**Job 1:** Reproduce the passage on detecting signals in noisy data between "At the core" and "by random variation.", inclusive.
*** Text provided Section Begins ***
Case faculty members Ramani Pilla and Catherine Loader from statistics and Cyrus Taylor from physics report their findings in the article, "A New Technique for Finding Needles in Haystacks: A Geometric Approach to Distinguishing between a New Source and Random Fluctuations," December 2, in the journal, Physical Review Letters.

"As haystacks of information grow ever larger--and the needles ever smaller--the search for a signal becomes increasingly difficult to find using traditional approaches. There is a need for sophisticated new statistical methods," the researchers report.



Researchers working with large amounts of data encounter the fundamental problem of determining a real signal from random variation in the data. In many practical problems, a suspected signal may only be a small blip in a noisy experimental background.

The Case team discovered a technique that is built on the principle of comparing a set of summary characteristics for any sub region of the observations with the background variation. From these characteristics, attempts are made to find small regions that appear significantly different from the background--a difference that cannot simply be attributed to random chance.

"Methods used in high-energy particle physics problems traditionally have searched for any departure from a background model; that is, anything that is not a haystack," said Pilla, the project leader. "Our method efficiently incorporates information about the type of disorder expected, thereby enabling us to find the signal of interest more accurately."

At the core of the breakthrough is the idea of posing the problem in terms of a "hypothesis-based testing" paradigm to detect statistical disorder in the data. The method further exploits the flexibility behind a long-established geometric formula in creating a technique that significantly enhances the ability to distinguish a signal.

The researchers said the challenge is two-fold: defining efficient test statistics, and determining the critical cut-off. That is, to help the scientist find what is random variation as opposed to what is the signal. The detection problem involves a large number of comparisons, and the researchers caution that experimentalists should not be fooled into false discoveries by random variation.

"The experimenter wants to control the experiment-wise error rate: if there is nothing in the data, then there must be minimal probability of falsely discovering a signal. On the other hand, we want to maximize our chance of discovering any real signal that may be present in the massive data set," said Loader.

"The probabilistic problem associated with this scenario is reduced to one of finding the areas of certain regions on the surface of high-dimensional spheres," explains Pilla.

The Case researchers then exploit the geometric methods pioneered in 1939 by Harold Hotelling and Hermann Weyl. They tested the statistical techniques by using computer simulated particle physics experiments that mimic the real experiments conducted in colliders to demonstrate that the new technique significantly increased detection probabilities.

"In high-energy particle physics and astrophysics problems, chi-square goodness-of-fit tests are widely employed, although they have relatively low power to detect the signal," notes Taylor. "Through my collaborative work with Professors Pilla and Loader, we will be able to develop powerful statistical tests for detecting a signal from noisy data with high probability, a fundamental problem encountered in many scientific disciplines."
*** Text provided Section Ends ***
*** Exercise input Section Begins ***
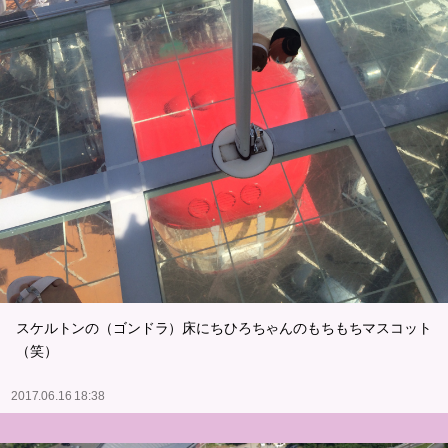
スケルトンの（ゴンドラ）床にちひろちゃんのもちもちマスコット
（笑）
2017.06.16 18:38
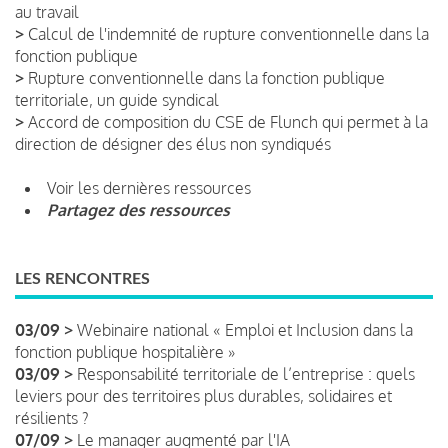
au travail
>
Calcul de l'indemnité de rupture conventionnelle dans la
fonction publique
>
Rupture conventionnelle dans la fonction publique
territoriale, un guide syndical
>
Accord de composition du CSE de Flunch qui permet à la
direction de désigner des élus non syndiqués
Voir les dernières ressources
Partagez des ressources
LES RENCONTRES
03/09 >
Webinaire national « Emploi et Inclusion dans la
fonction publique hospitalière »
03/09 >
Responsabilité territoriale de l’entreprise : quels
leviers pour des territoires plus durables, solidaires et
résilients ?
07/09 >
Le manager augmenté par l'IA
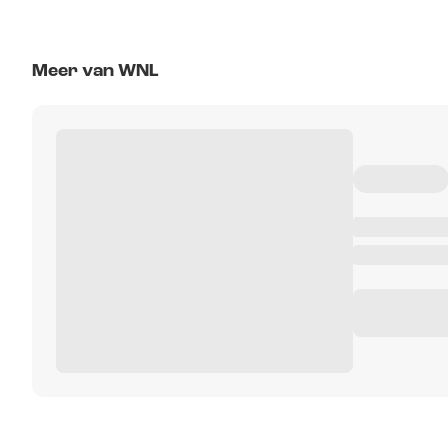
Meer van WNL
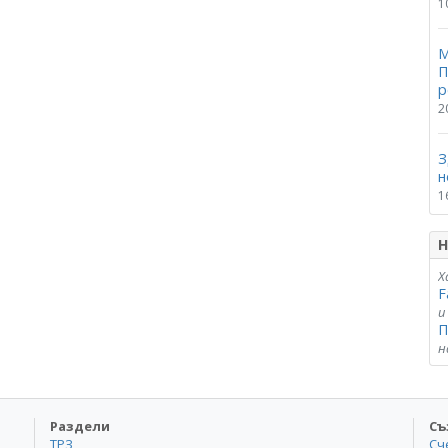
1
М
П
р
2
З
н
1
Н
Х
F
и
П
н
Раздели
Съ
ТРЗ
Сч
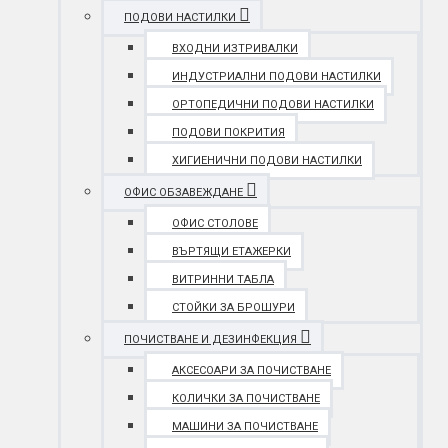
ПОДОВИ НАСТИЛКИ
ВХОДНИ ИЗТРИВАЛКИ
ИНДУСТРИАЛНИ ПОДОВИ НАСТИЛКИ
ОРТОПЕДИЧНИ ПОДОВИ НАСТИЛКИ
ПОДОВИ ПОКРИТИЯ
ХИГИЕНИЧНИ ПОДОВИ НАСТИЛКИ
ОФИС ОБЗАВЕЖДАНЕ
ОФИС СТОЛОВЕ
ВЪРТЯЩИ ЕТАЖЕРКИ
ВИТРИННИ ТАБЛА
СТОЙКИ ЗА БРОШУРИ
ПОЧИСТВАНЕ И ДЕЗИНФЕКЦИЯ
АКСЕСОАРИ ЗА ПОЧИСТВАНЕ
КОЛИЧКИ ЗА ПОЧИСТВАНЕ
МАШИНИ ЗА ПОЧИСТВАНЕ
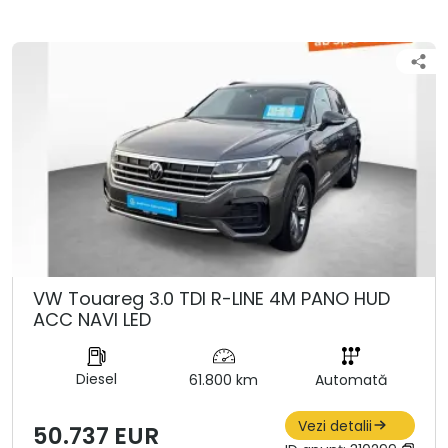
VW Touareg 3.0 TDI R-LINE 4M PANO HUD
ACC NAVI LED
Diesel
61.800 km
Automată
Vezi detalii
50.737 EUR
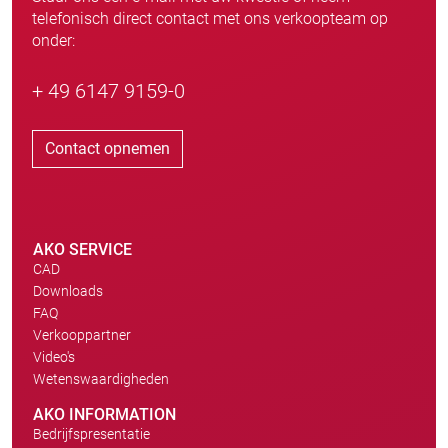
telefonisch direct contact met ons verkoopteam op
onder:
+ 49 6147 9159-0
Contact opnemen
AKO SERVICE
CAD
Downloads
FAQ
Verkooppartner
Video's
Wetenswaardigheden
AKO INFORMATION
Bedrijfspresentatie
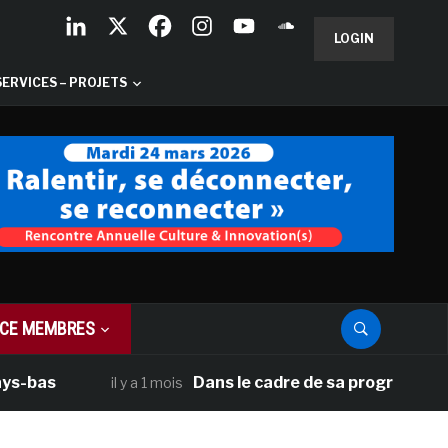
LOGIN
SERVICES – PROJETS
CE MEMBRES
Dans le cadre de sa programmation améric
il y a 1 mois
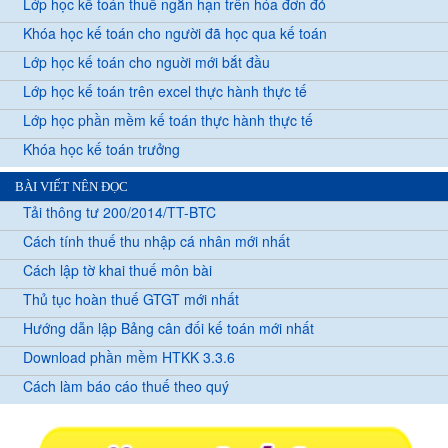
Lớp học kế toán thuế ngắn hạn trên hóa đơn đỏ
Khóa học kế toán cho người đã học qua kế toán
Lớp học kế toán cho nguời mới bắt đầu
Lớp học kế toán trên excel thực hành thực tế
Lớp học phần mềm kế toán thực hành thực tế
Khóa học kế toán trưởng
BÀI VIẾT NÊN ĐỌC
Tải thông tư 200/2014/TT-BTC
Cách tính thuế thu nhập cá nhân mới nhất
Cách lập tờ khai thuế môn bài
Thủ tục hoàn thuế GTGT mới nhất
Hướng dẫn lập Bảng cân đối kế toán mới nhất
Download phần mềm HTKK 3.3.6
Cách làm báo cáo thuế theo quý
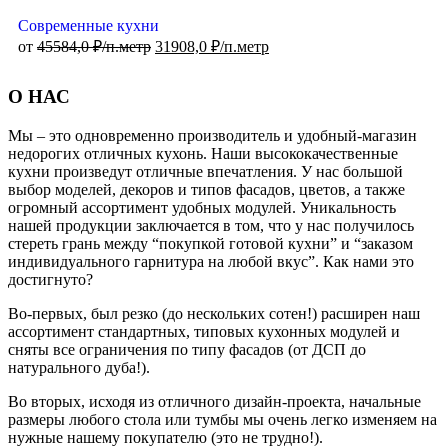
Современные кухни
от
45584,0
₽/п.метр
31908,0
₽/п.метр
О НАС
Мы – это одновременно производитель и удобный-магазин
недорогих отличных кухонь. Наши высококачественные
кухни произведут отличные впечатления. У нас большой
выбор моделей, декоров и типов фасадов, цветов, а также
огромный ассортимент удобных модулей. Уникальность
нашей продукции заключается в том, что у нас получилось
стереть грань между “покупкой готовой кухни” и “заказом
индивидуального гарнитура на любой вкус”. Как нами это
достигнуто?
Во-первых, был резко (до нескольких сотен!) расширен наш
ассортимент стандартных, типовых кухонных модулей и
сняты все ограничения по типу фасадов (от ДСП до
натурального дуба!).
Во вторых, исходя из отличного дизайн-проекта, начальные
размеры любого стола или тумбы мы очень легко изменяем на
нужные нашему покупателю (это не трудно!).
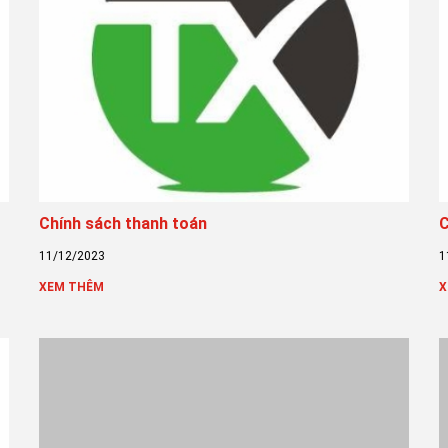
Chính sách thanh toán
C
11/12/2023
1
XEM THÊM
X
*** Exercise input Section Ends ***
**Job 2:** Convert the source data rows from the line containing "VW Touareg 3.0 TDI R-LINE 4M PANO HUD" through the end of the rows into a Markdown table with the columns Number and Line text, omitting blank lines and the pictures.

**Exercise result 1:**
At the core of the breakthrough is the idea of posing the problem in terms of a "hypothesis-based testing" paradigm to detect statistical disorder in the data. The method further exploits the flexibility behind a long-established geometric formula in creating a technique that significantly enhances the ability to distinguish a signal.

The researchers said the challenge is two-fold: defining efficient test statistics, and determining the critical cut-off. That is, to help the scientist find what is random variation as opposed to what is the signal. The detection problem involves a large number of comparisons, and the researchers caution that experimentalists should not be fooled into false discoveries by random variation.

**Exercise result 2:**
| Number | Line text |
|---|---|
| 1 | VW Touareg 3.0 TDI R-LINE 4M PANO HUD |
| 2 | ACC NAVI LED |
| 3 | Diesel |
| 4 | 61.800 km |
| 5 | Automată |
| 6 | Vezi detalii |
| 7 | 50.737 EUR |
| 8 | telefonisch direct contact met ons verkoopteam op |
| 9 | onder: |
| 10 | + 49 6147 9159-0 |
| 11 | Contact opnemen |
| 12 | AKO SERVICE |
| 13 | CAD |
| 14 | Downloads |
| 15 | FAQ |
| 16 | Verkooppartner |
| 17 | Video's |
| 18 | Wetenswaardigheden |
| 19 | AKO INFORMATION |
| 20 | Bedrijfspresentatie |
| 21 | LOGIN |
| 22 | SERVICES – PROJETS |
| 23 | CE MEMBRES |
| 24 | Dans le cadre de sa programmation améric |
| 25 | il y a 1 mois |
| 26 | Lớp học kế toán thuế ngắn hạn trên hóa đơn đỏ |
| 27 | Khóa học kế toán cho người đã học qua kế toán |
| 28 | Lớp học kế toán cho nguời mới bắt đầu |
| 29 | Lớp học kế toán trên excel thực hành thực tế |
| 30 | Lớp học phần mềm kế toán thực hành thực tế |
| 31 | Khóa học kế toán trưởng |
| 32 | BÀI VIẾT NÊN ĐỌC |
| 33 | Tải thông tư 200/2014/TT-BTC |
| 34 | Cách tính thuế thu nhập cá nhân mới nhất |
| 35 | Cách lập tờ khai thuế môn bài |
| 36 | Thủ tục hoàn thuế GTGT mới nhất |
| 37 | Hướng dẫn lập Bảng cân đối kế toán mới nhất |
| 38 | Download phần mềm HTKK 3.3.6 |
| 39 | Cách làm báo cáo thuế theo quý |
| 40 | Современные кухни |
| 41 | от |
| 42 | 45584,0 |
| 43 | ₽/п.метр |
| 44 | 31908,0 |
| 45 | ₽/п.метр |
| 46 | О НАС |
| 47 | Мы – это одновременно производитель и удобный-магазин |
| 48 | недорогих отличных кухонь. Наши высококачественные |
| 49 | кухни произведут отличные впечатления. У нас большой |
| 50 | выбор моделей, декоров и типов фасадов, цветов, а также |
| 51 | огромный ассортимент удобных модулей. Уникальность |
| 52 | нашей продукции заключается в том, что у нас получилось |
| 53 | стереть грань между “покупкой готовой кухни” и “заказом |
| 54 | индивидуального гарнитура на любой вкус”. Как нами это |
| 55 | достигнуто? |
| 56 | Во-первых, был резко (до нескольких сотен!) расширен наш |
| 57 | ассортимент стандартных, типовых кухонных модулей и |
| 58 | сняты все ограничения по типу фасадов (от ДСП до |
| 59 | натурального дуба!). |
| 60 | Во вторых, исходя из отличного дизайн-проекта, начальные |
| 61 | размеры любого стола или тумбы мы очень легко изменяем на |
| 62 | нужные нашему покупателю (это не трудно!). |
| 63 | Chính sách thanh toán |
| 64 | C |
| 65 | 11/12/2023 |
| 66 | 1 |
| 67 | XEM THÊM |
| 68 | X |